だって、そうでしょう。もうけるときはがっぽりもうけて、その分は設備投資に回して、借金を減らして、給料は横並びで、もうかっておってももうからなくてもちょぼちょぼしか出さないという日本の企業の体質を一体どうするのか、今これが問われておるのではないですかね。ですから、先ほど言いましたように、僕は連合や労働組合に加勢して言っているわけでも何でもないのですよ。客観的に見ればそうでしょう。やがてこれは例えば海外との摩擦の要因にならぬとも限らない、いや、きっとなるでしょうよ、これは。
そういう意味で、大臣がおっしゃった点は僕は非常に評価していいというふうに思いますね。ぜひ日本の、日本というかこれから先の経営のあり方も含めて、とりわけ、もう一方では中小零細はやはり苦しんでいるということを申し上げておきたい。
それから、次の問題は減税、税制の問題です。
先般の大蔵委員会、予算委員会では、羽田大蔵大臣は二兆円の減税、千円ほどのものがサラリーマンの財布に入っても、きっとそれは呼び水にならぬだろうというふうにおっしゃいましたね。それはそれで、その言い方は一つの考え方ではあるでしょう。千円くらいではどうしようもない、ありましょうね。特に、大蔵省は赤字国債を出してまでも減税したくない。ですから、同じ消費を伸ばすためには企業も頑張れというふうに言っている今、そういうさや当てというか対立の入り口にあるのではないかというふうにも思うのですがね。
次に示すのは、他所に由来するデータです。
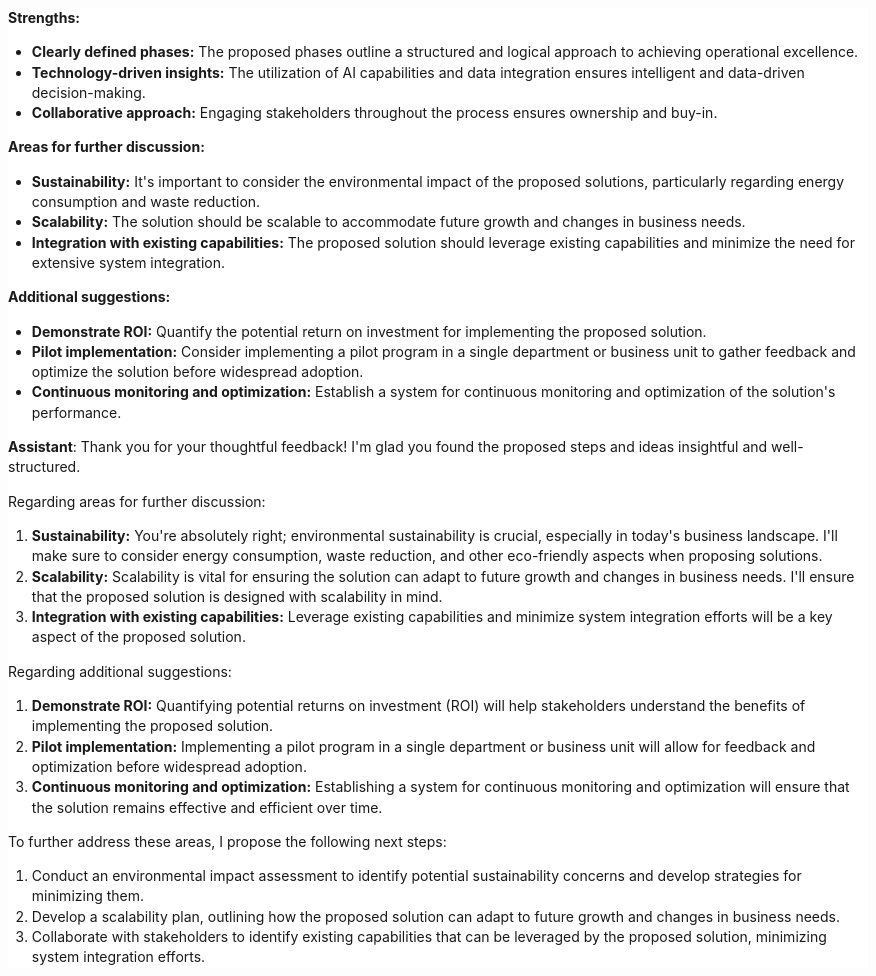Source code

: **Strengths:**

* **Clearly defined phases:** The proposed phases outline a structured and logical approach to achieving operational excellence.
* **Technology-driven insights:** The utilization of AI capabilities and data integration ensures intelligent and data-driven decision-making.
* **Collaborative approach:** Engaging stakeholders throughout the process ensures ownership and buy-in.

**Areas for further discussion:**

* **Sustainability:** It's important to consider the environmental impact of the proposed solutions, particularly regarding energy consumption and waste reduction.
* **Scalability:** The solution should be scalable to accommodate future growth and changes in business needs.
* **Integration with existing capabilities:** The proposed solution should leverage existing capabilities and minimize the need for extensive system integration.

**Additional suggestions:**

* **Demonstrate ROI:** Quantify the potential return on investment for implementing the proposed solution.
* **Pilot implementation:** Consider implementing a pilot program in a single department or business unit to gather feedback and optimize the solution before widespread adoption.
* **Continuous monitoring and optimization:** Establish a system for continuous monitoring and optimization of the solution's performance.

**Assistant**: Thank you for your thoughtful feedback!
I'm glad you found the proposed steps and ideas insightful and well-structured.

Regarding areas for further discussion:
1. **Sustainability:** You're absolutely right; environmental sustainability is crucial, especially in today's business landscape. I'll make sure to consider energy consumption, waste reduction, and other eco-friendly aspects when proposing solutions.
2. **Scalability:** Scalability is vital for ensuring the solution can adapt to future growth and changes in business needs. I'll ensure that the proposed solution is designed with scalability in mind.
3. **Integration with existing capabilities:** Leverage existing capabilities and minimize system integration efforts will be a key aspect of the proposed solution.

Regarding additional suggestions:
1. **Demonstrate ROI:** Quantifying potential returns on investment (ROI) will help stakeholders understand the benefits of implementing the proposed solution.
2. **Pilot implementation:** Implementing a pilot program in a single department or business unit will allow for feedback and optimization before widespread adoption.
3. **Continuous monitoring and optimization:** Establishing a system for continuous monitoring and optimization will ensure that the solution remains effective and efficient over time.

To further address these areas, I propose the following next steps:
1. Conduct an environmental impact assessment to identify potential sustainability concerns and develop strategies for minimizing them.
2. Develop a scalability plan, outlining how the proposed solution can adapt to future growth and changes in business needs.
3. Collaborate with stakeholders to identify existing capabilities that can be leveraged by the proposed solution, minimizing system integration efforts.
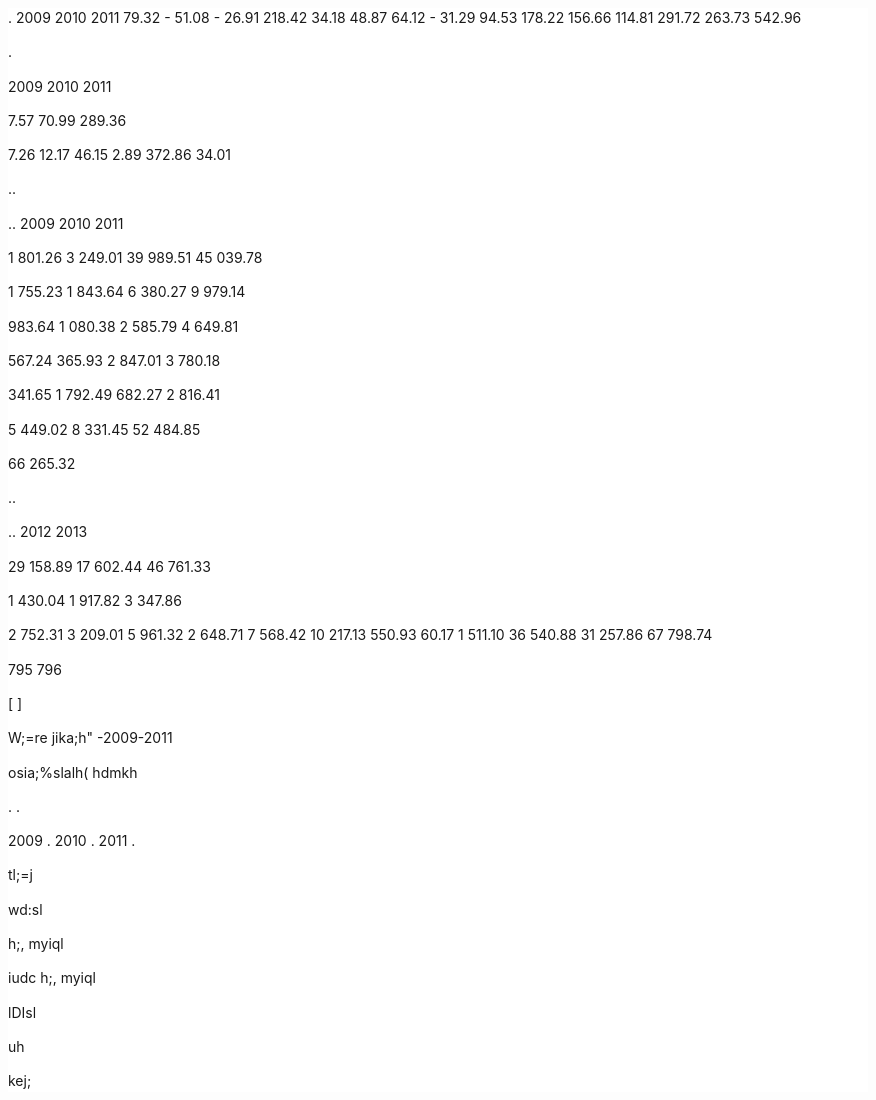 . 2009 2010 2011 79.32 - 51.08 - 26.91 218.42 34.18 48.87 64.12 - 31.29 94.53 178.22 156.66 114.81 291.72 263.73 542.96

.

2009 2010 2011

7.57 70.99 289.36

7.26 12.17 46.15 2.89 372.86 34.01

..

.. 2009 2010 2011

1 801.26 3 249.01 39 989.51 45 039.78

1 755.23 1 843.64 6 380.27 9 979.14

983.64 1 080.38 2 585.79 4 649.81

567.24 365.93 2 847.01 3 780.18

341.65 1 792.49 682.27 2 816.41

5 449.02 8 331.45 52 484.85

66 265.32

..

.. 2012 2013

29 158.89 17 602.44 46 761.33

1 430.04 1 917.82 3 347.86

2 752.31 3 209.01 5 961.32 2 648.71 7 568.42 10 217.13 550.93 60.17 1 511.10 36 540.88 31 257.86 67 798.74

795 796

[ ]

W;=re jika;h" -2009-2011

osia;%slalh( hdmkh

. .

2009 . 2010 . 2011 .

tl;=j

wd:sl

h;, myiql

iudc h;, myiql

lDIsl

uh

kej;
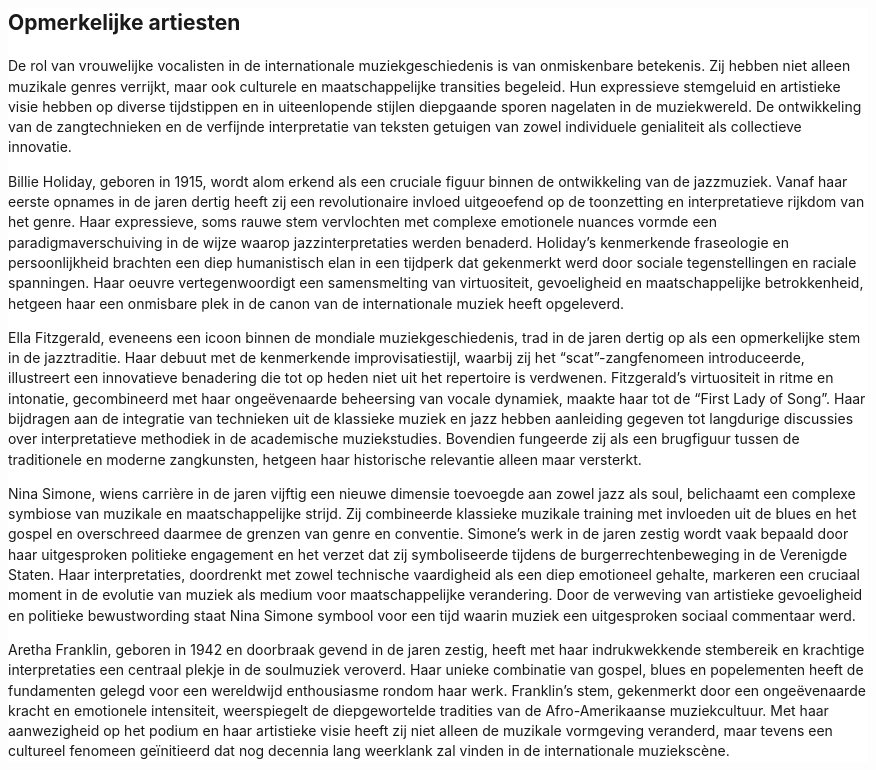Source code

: ## Opmerkelijke artiesten

De rol van vrouwelijke vocalisten in de internationale muziekgeschiedenis is van onmiskenbare
betekenis. Zij hebben niet alleen muzikale genres verrijkt, maar ook culturele en maatschappelijke
transities begeleid. Hun expressieve stemgeluid en artistieke visie hebben op diverse tijdstippen en
in uiteenlopende stijlen diepgaande sporen nagelaten in de muziekwereld. De ontwikkeling van de
zangtechnieken en de verfijnde interpretatie van teksten getuigen van zowel individuele genialiteit
als collectieve innovatie.

Billie Holiday, geboren in 1915, wordt alom erkend als een cruciale figuur binnen de ontwikkeling
van de jazzmuziek. Vanaf haar eerste opnames in de jaren dertig heeft zij een revolutionaire invloed
uitgeoefend op de toonzetting en interpretatieve rijkdom van het genre. Haar expressieve, soms rauwe
stem vervlochten met complexe emotionele nuances vormde een paradigmaverschuiving in de wijze waarop
jazzinterpretaties werden benaderd. Holiday’s kenmerkende fraseologie en persoonlijkheid brachten
een diep humanistisch elan in een tijdperk dat gekenmerkt werd door sociale tegenstellingen en
raciale spanningen. Haar oeuvre vertegenwoordigt een samensmelting van virtuositeit, gevoeligheid en
maatschappelijke betrokkenheid, hetgeen haar een onmisbare plek in de canon van de internationale
muziek heeft opgeleverd.

Ella Fitzgerald, eveneens een icoon binnen de mondiale muziekgeschiedenis, trad in de jaren dertig
op als een opmerkelijke stem in de jazztraditie. Haar debuut met de kenmerkende improvisatiestijl,
waarbij zij het “scat”-zangfenomeen introduceerde, illustreert een innovatieve benadering die tot op
heden niet uit het repertoire is verdwenen. Fitzgerald’s virtuositeit in ritme en intonatie,
gecombineerd met haar ongeëvenaarde beheersing van vocale dynamiek, maakte haar tot de “First Lady
of Song”. Haar bijdragen aan de integratie van technieken uit de klassieke muziek en jazz hebben
aanleiding gegeven tot langdurige discussies over interpretatieve methodiek in de academische
muziekstudies. Bovendien fungeerde zij als een brugfiguur tussen de traditionele en moderne
zangkunsten, hetgeen haar historische relevantie alleen maar versterkt.

Nina Simone, wiens carrière in de jaren vijftig een nieuwe dimensie toevoegde aan zowel jazz als
soul, belichaamt een complexe symbiose van muzikale en maatschappelijke strijd. Zij combineerde
klassieke muzikale training met invloeden uit de blues en het gospel en overschreed daarmee de
grenzen van genre en conventie. Simone’s werk in de jaren zestig wordt vaak bepaald door haar
uitgesproken politieke engagement en het verzet dat zij symboliseerde tijdens de
burgerrechtenbeweging in de Verenigde Staten. Haar interpretaties, doordrenkt met zowel technische
vaardigheid als een diep emotioneel gehalte, markeren een cruciaal moment in de evolutie van muziek
als medium voor maatschappelijke verandering. Door de verweving van artistieke gevoeligheid en
politieke bewustwording staat Nina Simone symbool voor een tijd waarin muziek een uitgesproken
sociaal commentaar werd.

Aretha Franklin, geboren in 1942 en doorbraak gevend in de jaren zestig, heeft met haar
indrukwekkende stembereik en krachtige interpretaties een centraal plekje in de soulmuziek veroverd.
Haar unieke combinatie van gospel, blues en popelementen heeft de fundamenten gelegd voor een
wereldwijd enthousiasme rondom haar werk. Franklin’s stem, gekenmerkt door een ongeëvenaarde kracht
en emotionele intensiteit, weerspiegelt de diepgewortelde tradities van de Afro-Amerikaanse
muziekcultuur. Met haar aanwezigheid op het podium en haar artistieke visie heeft zij niet alleen de
muzikale vormgeving veranderd, maar tevens een cultureel fenomeen geïnitieerd dat nog decennia lang
weerklank zal vinden in de internationale muziekscène.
しかし、当の勤労者の生活実態というのは、もうこれは卑近な問題を言いますと、牛肉から豚肉、鶏肉になっていっているというのは、近くのスーパーの店長さんの話を聞いても明確にこうなっていますね。食生活の改善というか、後退、まさにこういう状況になっていますよ。ですから、そういう状況のときに、大蔵省は減税をやらない、企業はボーナスはこの二年間の赤字で軒並み昨年割れというふうになっていきますと、消費というのはますますかたくなっていくのではないですか、消極的になっていくのではないですかね。減税もやるし、ボーナスもやはりやらなければならぬ。どうせ企業に返ってくる金でしょう、大きく見れば。ですから、双方長期的な視野に立つべきだというふうに私は思うのです。
だから、大蔵大臣の答弁はありましたけれども、経済関係閣僚のお一人ですから、勤労者の立場に立って、減税もやる、先ほどの中小零細の状況も踏まえた民間投資というか、労働分配もやるという立場に大臣は立つべきだというふうに思うのですが、これはいかがでしょうか。